Reproduce every line of the entries below verbatim, preserving their original order and wording.
....................
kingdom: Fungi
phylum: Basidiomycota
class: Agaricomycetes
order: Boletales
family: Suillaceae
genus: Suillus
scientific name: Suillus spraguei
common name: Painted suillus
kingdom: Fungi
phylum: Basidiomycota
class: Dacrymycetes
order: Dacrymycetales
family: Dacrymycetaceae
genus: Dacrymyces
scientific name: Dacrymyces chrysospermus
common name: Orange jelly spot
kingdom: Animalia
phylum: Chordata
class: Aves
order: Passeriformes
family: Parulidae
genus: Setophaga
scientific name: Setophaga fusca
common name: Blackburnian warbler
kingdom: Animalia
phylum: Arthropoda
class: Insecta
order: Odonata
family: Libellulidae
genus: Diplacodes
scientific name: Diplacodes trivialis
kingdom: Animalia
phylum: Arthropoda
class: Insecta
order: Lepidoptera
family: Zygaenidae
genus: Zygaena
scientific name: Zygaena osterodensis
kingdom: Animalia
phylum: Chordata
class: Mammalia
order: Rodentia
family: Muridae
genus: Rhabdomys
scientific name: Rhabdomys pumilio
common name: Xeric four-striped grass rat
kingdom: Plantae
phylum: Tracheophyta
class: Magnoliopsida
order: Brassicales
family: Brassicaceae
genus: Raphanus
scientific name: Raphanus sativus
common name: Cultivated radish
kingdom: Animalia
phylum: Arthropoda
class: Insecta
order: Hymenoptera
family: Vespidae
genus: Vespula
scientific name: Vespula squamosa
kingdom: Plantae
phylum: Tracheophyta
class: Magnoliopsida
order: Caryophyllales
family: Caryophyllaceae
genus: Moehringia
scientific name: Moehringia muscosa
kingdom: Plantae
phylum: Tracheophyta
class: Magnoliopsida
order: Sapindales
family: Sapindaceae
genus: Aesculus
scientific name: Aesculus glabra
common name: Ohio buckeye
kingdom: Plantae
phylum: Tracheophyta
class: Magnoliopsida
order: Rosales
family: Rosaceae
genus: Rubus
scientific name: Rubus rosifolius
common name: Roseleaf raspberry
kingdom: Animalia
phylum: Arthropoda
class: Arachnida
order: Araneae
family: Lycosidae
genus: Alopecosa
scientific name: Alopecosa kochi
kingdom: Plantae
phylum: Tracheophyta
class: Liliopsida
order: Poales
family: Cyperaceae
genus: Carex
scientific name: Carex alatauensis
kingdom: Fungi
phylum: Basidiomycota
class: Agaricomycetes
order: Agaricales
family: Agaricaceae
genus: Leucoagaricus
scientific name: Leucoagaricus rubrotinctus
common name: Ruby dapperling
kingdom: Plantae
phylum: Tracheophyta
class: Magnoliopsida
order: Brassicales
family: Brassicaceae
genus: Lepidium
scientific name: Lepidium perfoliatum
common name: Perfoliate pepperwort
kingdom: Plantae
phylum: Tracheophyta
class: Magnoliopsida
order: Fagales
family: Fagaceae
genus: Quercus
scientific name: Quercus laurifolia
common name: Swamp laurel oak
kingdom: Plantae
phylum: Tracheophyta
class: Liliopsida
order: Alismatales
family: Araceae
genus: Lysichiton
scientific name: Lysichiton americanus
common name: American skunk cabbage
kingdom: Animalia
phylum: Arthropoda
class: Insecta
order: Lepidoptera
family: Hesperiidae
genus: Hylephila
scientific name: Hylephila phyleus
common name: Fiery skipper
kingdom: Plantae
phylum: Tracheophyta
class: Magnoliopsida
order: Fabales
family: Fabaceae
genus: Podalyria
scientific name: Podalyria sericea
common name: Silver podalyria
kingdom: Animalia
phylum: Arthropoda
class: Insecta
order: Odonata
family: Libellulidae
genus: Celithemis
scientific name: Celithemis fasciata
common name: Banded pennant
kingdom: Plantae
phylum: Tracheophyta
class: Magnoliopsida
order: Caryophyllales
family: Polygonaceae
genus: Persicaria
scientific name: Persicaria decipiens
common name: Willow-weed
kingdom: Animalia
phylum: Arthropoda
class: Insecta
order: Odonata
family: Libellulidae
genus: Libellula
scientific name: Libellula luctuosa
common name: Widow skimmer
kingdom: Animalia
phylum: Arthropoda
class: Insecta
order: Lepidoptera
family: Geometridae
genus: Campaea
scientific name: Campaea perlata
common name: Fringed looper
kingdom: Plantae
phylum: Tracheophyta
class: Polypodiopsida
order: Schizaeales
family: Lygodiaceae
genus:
....................
● **WRITTEN ANSWER**
kingdom: Fungi
phylum: Basidiomycota
class: Agaricomycetes
order: Boletales
family: Suillaceae
genus: Suillus
scientific name: Suillus spraguei
common name: Painted suillus
kingdom: Fungi
phylum: Basidiomycota
class: Dacrymycetes
order: Dacrymycetales
family: Dacrymycetaceae
genus: Dacrymyces
scientific name: Dacrymyces chrysospermus
common name: Orange jelly spot
kingdom: Animalia
phylum: Chordata
class: Aves
order: Passeriformes
family: Parulidae
genus: Setophaga
scientific name: Setophaga fusca
common name: Blackburnian warbler
kingdom: Animalia
phylum: Arthropoda
class: Insecta
order: Odonata
family: Libellulidae
genus: Diplacodes
scientific name: Diplacodes trivialis
kingdom: Animalia
phylum: Arthropoda
class: Insecta
order: Lepidoptera
family: Zygaenidae
genus: Zygaena
scientific name: Zygaena osterodensis
kingdom: Animalia
phylum: Chordata
class: Mammalia
order: Rodentia
family: Muridae
genus: Rhabdomys
scientific name: Rhabdomys pumilio
common name: Xeric four-striped grass rat
kingdom: Plantae
phylum: Tracheophyta
class: Magnoliopsida
order: Brassicales
family: Brassicaceae
genus: Raphanus
scientific name: Raphanus sativus
common name: Cultivated radish
kingdom: Animalia
phylum: Arthropoda
class: Insecta
order: Hymenoptera
family: Vespidae
genus: Vespula
scientific name: Vespula squamosa
kingdom: Plantae
phylum: Tracheophyta
class: Magnoliopsida
order: Caryophyllales
family: Caryophyllaceae
genus: Moehringia
scientific name: Moehringia muscosa
kingdom: Plantae
phylum: Tracheophyta
class: Magnoliopsida
order: Sapindales
family: Sapindaceae
genus: Aesculus
scientific name: Aesculus glabra
common name: Ohio buckeye
kingdom: Plantae
phylum: Tracheophyta
class: Magnoliopsida
order: Rosales
family: Rosaceae
genus: Rubus
scientific name: Rubus rosifolius
common name: Roseleaf raspberry
kingdom: Animalia
phylum: Arthropoda
class: Arachnida
order: Araneae
family: Lycosidae
genus: Alopecosa
scientific name: Alopecosa kochi
kingdom: Plantae
phylum: Tracheophyta
class: Liliopsida
order: Poales
family: Cyperaceae
genus: Carex
scientific name: Carex alatauensis
kingdom: Fungi
phylum: Basidiomycota
class: Agaricomycetes
order: Agaricales
family: Agaricaceae
genus: Leucoagaricus
scientific name: Leucoagaricus rubrotinctus
common name: Ruby dapperling
kingdom: Plantae
phylum: Tracheophyta
class: Magnoliopsida
order: Brassicales
family: Brassicaceae
genus: Lepidium
scientific name: Lepidium perfoliatum
common name: Perfoliate pepperwort
kingdom: Plantae
phylum: Tracheophyta
class: Magnoliopsida
order: Fagales
family: Fagaceae
genus: Quercus
scientific name: Quercus laurifolia
common name: Swamp laurel oak
kingdom: Plantae
phylum: Tracheophyta
class: Liliopsida
order: Alismatales
family: Araceae
genus: Lysichiton
scientific name: Lysichiton americanus
common name: American skunk cabbage
kingdom: Animalia
phylum: Arthropoda
class: Insecta
order: Lepidoptera
family: Hesperiidae
genus: Hylephila
scientific name: Hylephila phyleus
common name: Fiery skipper
kingdom: Plantae
phylum: Tracheophyta
class: Magnoliopsida
order: Fabales
family: Fabaceae
genus: Podalyria
scientific name: Podalyria sericea
common name: Silver podalyria
kingdom: Animalia
phylum: Arthropoda
class: Insecta
order: Odonata
family: Libellulidae
genus: Celithemis
scientific name: Celithemis fasciata
common name: Banded pennant
kingdom: Plantae
phylum: Tracheophyta
class: Magnoliopsida
order: Caryophyllales
family: Polygonaceae
genus: Persicaria
scientific name: Persicaria decipiens
common name: Willow-weed
kingdom: Animalia
phylum: Arthropoda
class: Insecta
order: Odonata
family: Libellulidae
genus: Libellula
scientific name: Libellula luctuosa
common name: Widow skimmer
kingdom: Animalia
phylum: Arthropoda
class: Insecta
order: Lepidoptera
family: Geometridae
genus: Campaea
scientific name: Campaea perlata
common name: Fringed looper
kingdom: Plantae
phylum: Tracheophyta
class: Polypodiopsida
order: Schizaeales
family: Lygodiaceae
genus:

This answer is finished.